-------- Source data --------

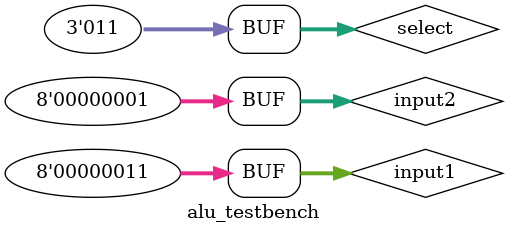
<source format=v>
module ALU(DATA1,DATA2,SELECT,RESULT);
    
    //inputs,outputs and internal variables declared here
    input [7:0] DATA1,DATA2;
    input [2:0] SELECT;
    output [7:0] RESULT;
    wire [7:0] operand1,operand2;
    reg [7:0] out;
    
    //Assign A and B to internal variables for doing operations
    assign operand1 = DATA1;
    assign operand2 = DATA2;
    //Assign the output 
    assign RESULT = out;

    //Always block with inputs in the sensitivity list.
    always @(SELECT or operand1 or operand2)
    begin
        case (SELECT)
         0 : out = operand1 ;  //forward
         1 : out = operand1 + operand2; //addition
         2 : out = operand1 & operand2; //bitwise AND 
         3 : out = operand1 | operand2; //bitwise OR            
        endcase 
    end
    
endmodule


module alu_testbench;

    // Inputs
    reg [7:0] input1;
    reg [7:0] input2;
    reg [2:0] select;

    // Outputs
    wire [7:0] result;

    // Instantiate the ALU
    ALU my_alu (input1,  input2, select, result );
    
    initial begin
        // Apply inputs.
      $monitor("DATA1= %b, DATA2= %b, SELECT= %b, RESULT= %b\n",input1,input2,select,result);
        input1 = 8'b00000011;
        input2 = 8'b00000001;
        select = 0; #10 
        select = 1; #10 
        select = 2; #10 
        select = 3; 
        
    end

endmodule

</source>
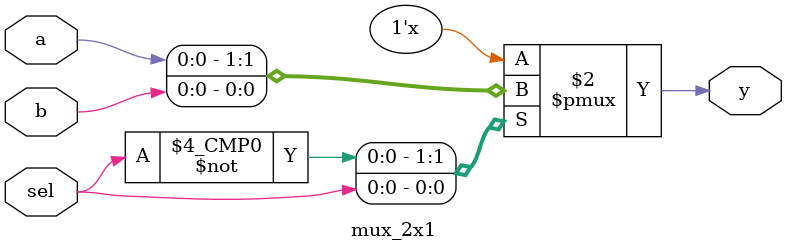
<source format=v>
`timescale 1ns / 1ps

module mux_2x1(
    input a,b,sel,
    output reg y
    );
    always@(*)begin
        case(sel)
            1'b0: y=a;
            1'b1: y=b;
            default: y=1'bx;
        endcase
    end
endmodule
</source>
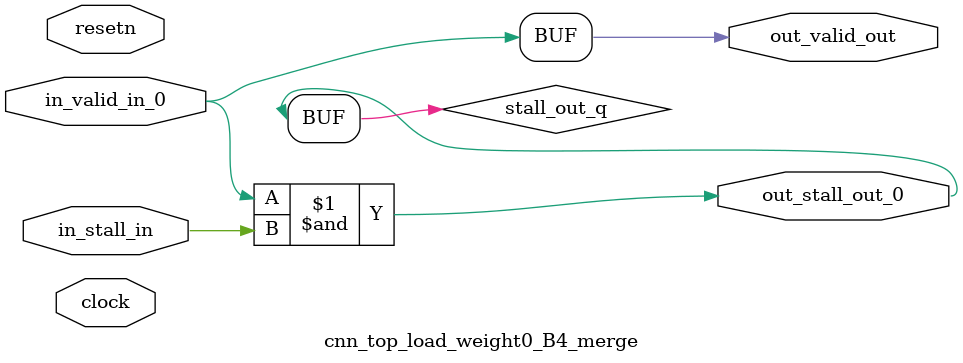
<source format=sv>



(* altera_attribute = "-name AUTO_SHIFT_REGISTER_RECOGNITION OFF; -name MESSAGE_DISABLE 10036; -name MESSAGE_DISABLE 10037; -name MESSAGE_DISABLE 14130; -name MESSAGE_DISABLE 14320; -name MESSAGE_DISABLE 15400; -name MESSAGE_DISABLE 14130; -name MESSAGE_DISABLE 10036; -name MESSAGE_DISABLE 12020; -name MESSAGE_DISABLE 12030; -name MESSAGE_DISABLE 12010; -name MESSAGE_DISABLE 12110; -name MESSAGE_DISABLE 14320; -name MESSAGE_DISABLE 13410; -name MESSAGE_DISABLE 113007; -name MESSAGE_DISABLE 10958" *)
module cnn_top_load_weight0_B4_merge (
    input wire [0:0] in_stall_in,
    input wire [0:0] in_valid_in_0,
    output wire [0:0] out_stall_out_0,
    output wire [0:0] out_valid_out,
    input wire clock,
    input wire resetn
    );

    wire [0:0] stall_out_q;


    // stall_out(LOGICAL,6)
    assign stall_out_q = in_valid_in_0 & in_stall_in;

    // out_stall_out_0(GPOUT,4)
    assign out_stall_out_0 = stall_out_q;

    // out_valid_out(GPOUT,5)
    assign out_valid_out = in_valid_in_0;

endmodule

</source>
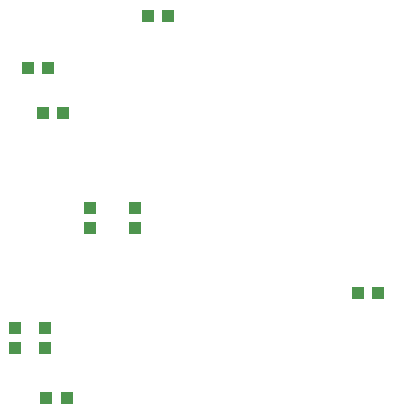
<source format=gtp>
G75*
%MOIN*%
%OFA0B0*%
%FSLAX24Y24*%
%IPPOS*%
%LPD*%
%AMOC8*
5,1,8,0,0,1.08239X$1,22.5*
%
%ADD10R,0.0433X0.0394*%
%ADD11R,0.0394X0.0433*%
D10*
X003690Y004150D03*
X004360Y004150D03*
X004235Y013650D03*
X003565Y013650D03*
X003735Y015150D03*
X003065Y015150D03*
X007065Y016900D03*
X007735Y016900D03*
X014065Y007650D03*
X014735Y007650D03*
D11*
X006650Y009815D03*
X006650Y010485D03*
X005150Y010485D03*
X005150Y009815D03*
X003650Y006485D03*
X003650Y005815D03*
X002650Y005815D03*
X002650Y006485D03*
M02*

</source>
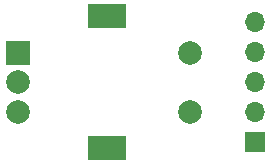
<source format=gbr>
%TF.GenerationSoftware,KiCad,Pcbnew,7.0.6*%
%TF.CreationDate,2023-09-12T23:14:46-07:00*%
%TF.ProjectId,Rotary Encoder Board,526f7461-7279-4204-956e-636f64657220,rev?*%
%TF.SameCoordinates,Original*%
%TF.FileFunction,Soldermask,Top*%
%TF.FilePolarity,Negative*%
%FSLAX46Y46*%
G04 Gerber Fmt 4.6, Leading zero omitted, Abs format (unit mm)*
G04 Created by KiCad (PCBNEW 7.0.6) date 2023-09-12 23:14:46*
%MOMM*%
%LPD*%
G01*
G04 APERTURE LIST*
%ADD10R,2.000000X2.000000*%
%ADD11C,2.000000*%
%ADD12R,3.200000X2.000000*%
%ADD13R,1.700000X1.700000*%
%ADD14O,1.700000X1.700000*%
G04 APERTURE END LIST*
D10*
%TO.C,SW1*%
X132089000Y-84507000D03*
D11*
X132089000Y-89507000D03*
X132089000Y-87007000D03*
D12*
X139589000Y-81407000D03*
X139589000Y-92607000D03*
D11*
X146589000Y-89507000D03*
X146589000Y-84507000D03*
%TD*%
D13*
%TO.C,J1*%
X152151190Y-92110000D03*
D14*
X152151190Y-89570000D03*
X152151190Y-87030000D03*
X152151190Y-84490000D03*
X152151190Y-81950000D03*
%TD*%
M02*

</source>
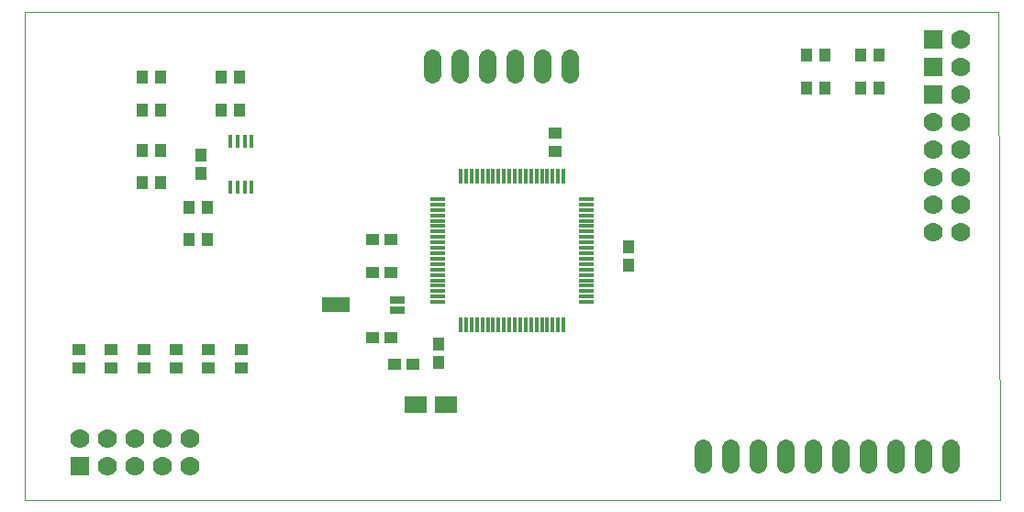
<source format=gts>
G75*
%MOIN*%
%OFA0B0*%
%FSLAX25Y25*%
%IPPOS*%
%LPD*%
%AMOC8*
5,1,8,0,0,1.08239X$1,22.5*
%
%ADD10C,0.00000*%
%ADD11R,0.07000X0.07000*%
%ADD12C,0.07000*%
%ADD13R,0.01581X0.05715*%
%ADD14R,0.05715X0.01581*%
%ADD15C,0.06400*%
%ADD16R,0.01581X0.05124*%
%ADD17R,0.04337X0.04731*%
%ADD18R,0.04731X0.04337*%
%ADD19R,0.08077X0.06306*%
%ADD20R,0.05400X0.02900*%
%ADD21R,0.10400X0.05400*%
D10*
X0021485Y0001800D02*
X0021485Y0178965D01*
X0375186Y0178887D01*
X0375816Y0001800D01*
X0021485Y0001800D01*
D11*
X0041485Y0013926D03*
X0351485Y0148926D03*
X0351485Y0158926D03*
X0351485Y0168926D03*
D12*
X0361485Y0168926D03*
X0361485Y0158926D03*
X0361485Y0148926D03*
X0361485Y0138926D03*
X0351485Y0138926D03*
X0351485Y0128926D03*
X0361485Y0128926D03*
X0361485Y0118926D03*
X0351485Y0118926D03*
X0351485Y0108926D03*
X0361485Y0108926D03*
X0361485Y0098926D03*
X0351485Y0098926D03*
X0081485Y0023926D03*
X0071485Y0023926D03*
X0061485Y0023926D03*
X0051485Y0023926D03*
X0041485Y0023926D03*
X0051485Y0013926D03*
X0061485Y0013926D03*
X0071485Y0013926D03*
X0081485Y0013926D03*
D13*
X0179950Y0065481D03*
X0181918Y0065481D03*
X0183887Y0065481D03*
X0185855Y0065481D03*
X0187824Y0065481D03*
X0189792Y0065481D03*
X0191761Y0065481D03*
X0193729Y0065481D03*
X0195698Y0065481D03*
X0197666Y0065481D03*
X0199635Y0065481D03*
X0201603Y0065481D03*
X0203572Y0065481D03*
X0205540Y0065481D03*
X0207509Y0065481D03*
X0209477Y0065481D03*
X0211446Y0065481D03*
X0213414Y0065481D03*
X0215383Y0065481D03*
X0217351Y0065481D03*
X0217351Y0119221D03*
X0215383Y0119221D03*
X0213414Y0119221D03*
X0211446Y0119221D03*
X0209477Y0119221D03*
X0207509Y0119221D03*
X0205540Y0119221D03*
X0203572Y0119221D03*
X0201603Y0119221D03*
X0199635Y0119221D03*
X0197666Y0119221D03*
X0195698Y0119221D03*
X0193729Y0119221D03*
X0191761Y0119221D03*
X0189792Y0119221D03*
X0187824Y0119221D03*
X0185855Y0119221D03*
X0183887Y0119221D03*
X0181918Y0119221D03*
X0179950Y0119221D03*
D14*
X0171780Y0111052D03*
X0171780Y0109083D03*
X0171780Y0107115D03*
X0171780Y0105146D03*
X0171780Y0103178D03*
X0171780Y0101209D03*
X0171780Y0099241D03*
X0171780Y0097272D03*
X0171780Y0095304D03*
X0171780Y0093335D03*
X0171780Y0091367D03*
X0171780Y0089398D03*
X0171780Y0087430D03*
X0171780Y0085461D03*
X0171780Y0083493D03*
X0171780Y0081524D03*
X0171780Y0079556D03*
X0171780Y0077587D03*
X0171780Y0075619D03*
X0171780Y0073650D03*
X0225520Y0073650D03*
X0225520Y0075619D03*
X0225520Y0077587D03*
X0225520Y0079556D03*
X0225520Y0081524D03*
X0225520Y0083493D03*
X0225520Y0085461D03*
X0225520Y0087430D03*
X0225520Y0089398D03*
X0225520Y0091367D03*
X0225520Y0093335D03*
X0225520Y0095304D03*
X0225520Y0097272D03*
X0225520Y0099241D03*
X0225520Y0101209D03*
X0225520Y0103178D03*
X0225520Y0105146D03*
X0225520Y0107115D03*
X0225520Y0109083D03*
X0225520Y0111052D03*
D15*
X0219713Y0156280D02*
X0219713Y0162280D01*
X0209713Y0162280D02*
X0209713Y0156280D01*
X0199713Y0156280D02*
X0199713Y0162280D01*
X0189713Y0162280D02*
X0189713Y0156280D01*
X0179713Y0156280D02*
X0179713Y0162280D01*
X0169713Y0162280D02*
X0169713Y0156280D01*
X0267824Y0020548D02*
X0267824Y0014548D01*
X0277824Y0014548D02*
X0277824Y0020548D01*
X0287824Y0020548D02*
X0287824Y0014548D01*
X0297824Y0014548D02*
X0297824Y0020548D01*
X0307824Y0020548D02*
X0307824Y0014548D01*
X0317824Y0014548D02*
X0317824Y0020548D01*
X0327824Y0020548D02*
X0327824Y0014548D01*
X0337824Y0014548D02*
X0337824Y0020548D01*
X0347824Y0020548D02*
X0347824Y0014548D01*
X0357824Y0014548D02*
X0357824Y0020548D01*
D16*
X0104068Y0115532D03*
X0101509Y0115532D03*
X0098950Y0115532D03*
X0096391Y0115532D03*
X0096391Y0132166D03*
X0098950Y0132166D03*
X0101509Y0132166D03*
X0104068Y0132166D03*
D17*
X0085461Y0127194D03*
X0085461Y0120501D03*
X0071091Y0116957D03*
X0064398Y0116957D03*
X0081131Y0108099D03*
X0087824Y0108099D03*
X0087824Y0096288D03*
X0081131Y0096288D03*
X0071091Y0128769D03*
X0064398Y0128769D03*
X0064398Y0143532D03*
X0071091Y0143532D03*
X0071091Y0155343D03*
X0064398Y0155343D03*
X0092942Y0155343D03*
X0099635Y0155343D03*
X0099635Y0143532D03*
X0092942Y0143532D03*
X0240973Y0093729D03*
X0240973Y0087036D03*
X0172076Y0058296D03*
X0172076Y0051603D03*
X0305540Y0151406D03*
X0312233Y0151406D03*
X0325225Y0151406D03*
X0331918Y0151406D03*
X0331918Y0163217D03*
X0325225Y0163217D03*
X0312233Y0163217D03*
X0305540Y0163217D03*
D18*
X0214398Y0135068D03*
X0214398Y0128375D03*
X0154753Y0096288D03*
X0148060Y0096288D03*
X0148060Y0084477D03*
X0154753Y0084477D03*
X0154753Y0060855D03*
X0148060Y0060855D03*
X0155934Y0051013D03*
X0162627Y0051013D03*
X0100225Y0049635D03*
X0088414Y0049635D03*
X0076603Y0049635D03*
X0064792Y0049635D03*
X0052981Y0049635D03*
X0052981Y0056328D03*
X0064792Y0056328D03*
X0076603Y0056328D03*
X0088414Y0056328D03*
X0100225Y0056328D03*
X0041170Y0056328D03*
X0041170Y0049635D03*
D19*
X0163709Y0036249D03*
X0174536Y0036249D03*
D20*
X0157036Y0070816D03*
X0157036Y0074517D03*
D21*
X0134477Y0072666D03*
M02*

</source>
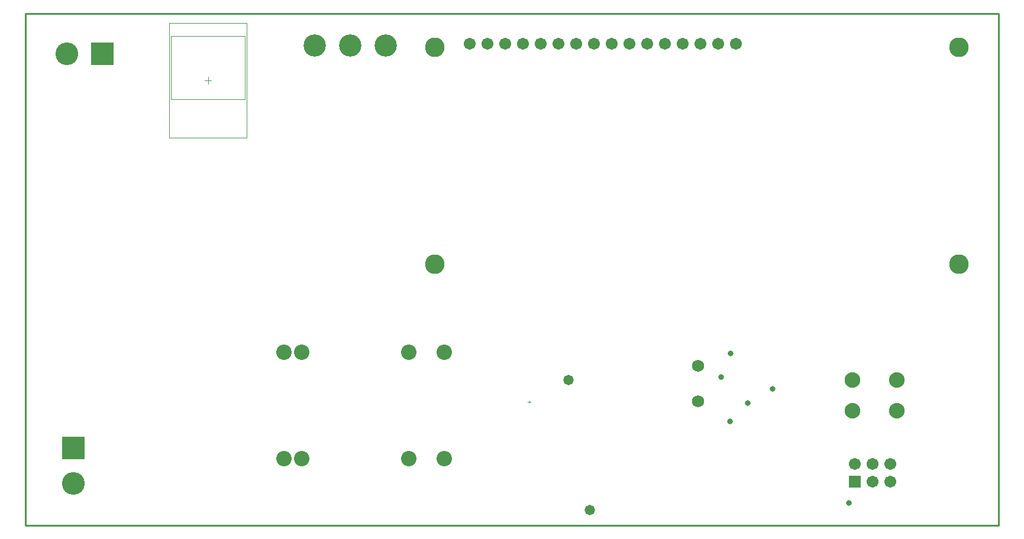
<source format=gbs>
%FSTAX23Y23*%
%MOIN*%
%SFA1B1*%

%IPPOS*%
%ADD27C,0.003937*%
%ADD28C,0.010000*%
%ADD62C,0.086740*%
%ADD63C,0.067055*%
%ADD64R,0.067055X0.067055*%
%ADD65C,0.068000*%
%ADD66C,0.088000*%
%ADD67C,0.126110*%
%ADD68R,0.128000X0.128000*%
%ADD69C,0.128000*%
%ADD70R,0.128000X0.128000*%
%ADD71C,0.110362*%
%ADD72C,0.033000*%
%ADD73C,0.058000*%
%LNdesafio_hardware_firmware_nathania-1*%
%LPD*%
G54D27*
X04342Y02806D02*
X04357D01*
X0435Y02798D02*
Y02813D01*
X02332Y04513D02*
X02747D01*
X02332Y04868D02*
X02747D01*
X02332Y04513D02*
Y04868D01*
X02747Y04513D02*
Y04868D01*
X02321Y04295D02*
X02758D01*
X02321Y04944D02*
X02758D01*
X02321Y04295D02*
Y04944D01*
X02758Y04295D02*
Y04944D01*
X0254Y046D02*
Y04639D01*
X0252Y0462D02*
X02559D01*
G54D28*
X0151Y04995D02*
X06995D01*
Y0211D02*
Y04995D01*
X0151Y0211D02*
X06995D01*
X0151D02*
Y04995D01*
G54D62*
X02969Y02485D03*
X03069D03*
X0367D03*
X0387D03*
Y03085D03*
X0367D03*
X03069D03*
X02969D03*
G54D63*
X06385Y02455D03*
Y02355D03*
X06285Y02455D03*
Y02355D03*
X06185Y02455D03*
X04015Y04825D03*
X04115D03*
X04215D03*
X04315D03*
X04415D03*
X04515D03*
X04615D03*
X04715D03*
X04815D03*
X04915D03*
X05015D03*
X05115D03*
X05215D03*
X05315D03*
X05415D03*
X05515D03*
G54D64*
X06185Y02355D03*
G54D65*
X053Y0281D03*
Y0301D03*
G54D66*
X0642Y02755D03*
X0617D03*
X0642Y0293D03*
X0617D03*
G54D67*
X0334Y04815D03*
X0354D03*
X0314D03*
G54D68*
X01945Y0477D03*
G54D69*
X01745Y0477D03*
X0178Y02345D03*
G54D70*
X0178Y02545D03*
G54D71*
X03818Y04805D03*
Y03584D03*
X0677D03*
Y04805D03*
G54D72*
X0572Y0288D03*
X0615Y02235D03*
X05485Y0308D03*
X05581Y02798D03*
X0548Y02695D03*
X0543Y02945D03*
G54D73*
X0469Y02195D03*
X0457Y0293D03*
M02*
</source>
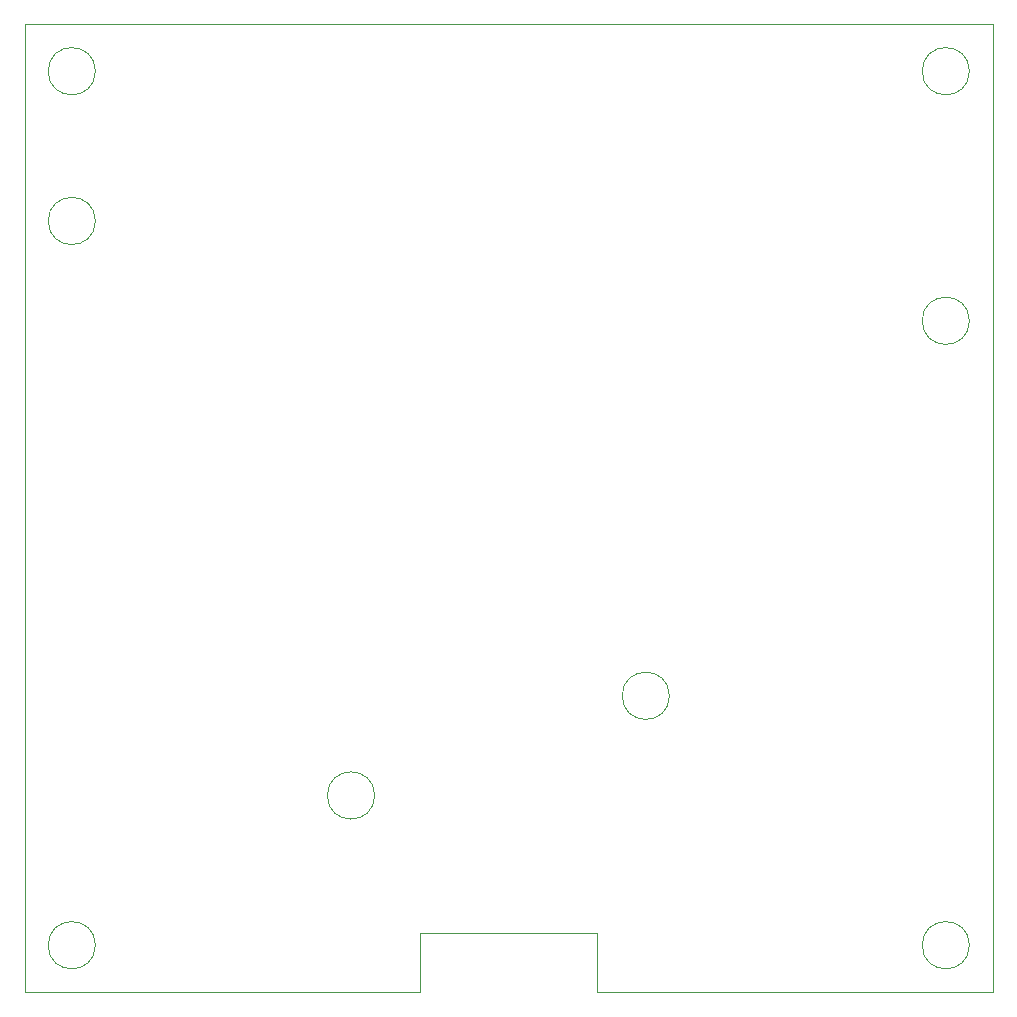
<source format=gbr>
G04 #@! TF.GenerationSoftware,KiCad,Pcbnew,(5.1.9)-1*
G04 #@! TF.CreationDate,2021-07-15T19:39:11-04:00*
G04 #@! TF.ProjectId,payload2020_base_board,7061796c-6f61-4643-9230-32305f626173,rev?*
G04 #@! TF.SameCoordinates,Original*
G04 #@! TF.FileFunction,Profile,NP*
%FSLAX46Y46*%
G04 Gerber Fmt 4.6, Leading zero omitted, Abs format (unit mm)*
G04 Created by KiCad (PCBNEW (5.1.9)-1) date 2021-07-15 19:39:11*
%MOMM*%
%LPD*%
G01*
G04 APERTURE LIST*
G04 #@! TA.AperFunction,Profile*
%ADD10C,0.050000*%
G04 #@! TD*
G04 APERTURE END LIST*
D10*
X101854000Y-149818000D02*
X101854000Y-67818000D01*
X135354000Y-149818000D02*
X101854000Y-149818000D01*
X183854000Y-67818000D02*
X183854000Y-149818000D01*
X101854000Y-67818000D02*
X183854000Y-67818000D01*
X150354000Y-149818000D02*
X183854000Y-149818000D01*
X150354000Y-144818000D02*
X150354000Y-149818000D01*
X135354000Y-144818000D02*
X135354000Y-149818000D01*
X156454000Y-124698000D02*
G75*
G03*
X156454000Y-124698000I-2000000J0D01*
G01*
X131494000Y-133138000D02*
G75*
G03*
X131494000Y-133138000I-2000000J0D01*
G01*
X107854000Y-84498000D02*
G75*
G03*
X107854000Y-84498000I-2000000J0D01*
G01*
X107854000Y-71818000D02*
G75*
G03*
X107854000Y-71818000I-2000000J0D01*
G01*
X181854000Y-92948000D02*
G75*
G03*
X181854000Y-92948000I-2000000J0D01*
G01*
X181854000Y-71818000D02*
G75*
G03*
X181854000Y-71818000I-2000000J0D01*
G01*
X181854000Y-145818000D02*
G75*
G03*
X181854000Y-145818000I-2000000J0D01*
G01*
X107854000Y-145818000D02*
G75*
G03*
X107854000Y-145818000I-2000000J0D01*
G01*
X135354000Y-144818000D02*
X150354000Y-144818000D01*
M02*

</source>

--------

● **Activity**: Search the entries for the word "variables", then copy every line in which it is found.

● **Response box**:
    //inputs,outputs and internal variables declared here
    //Assign A and B to internal variables for doing operations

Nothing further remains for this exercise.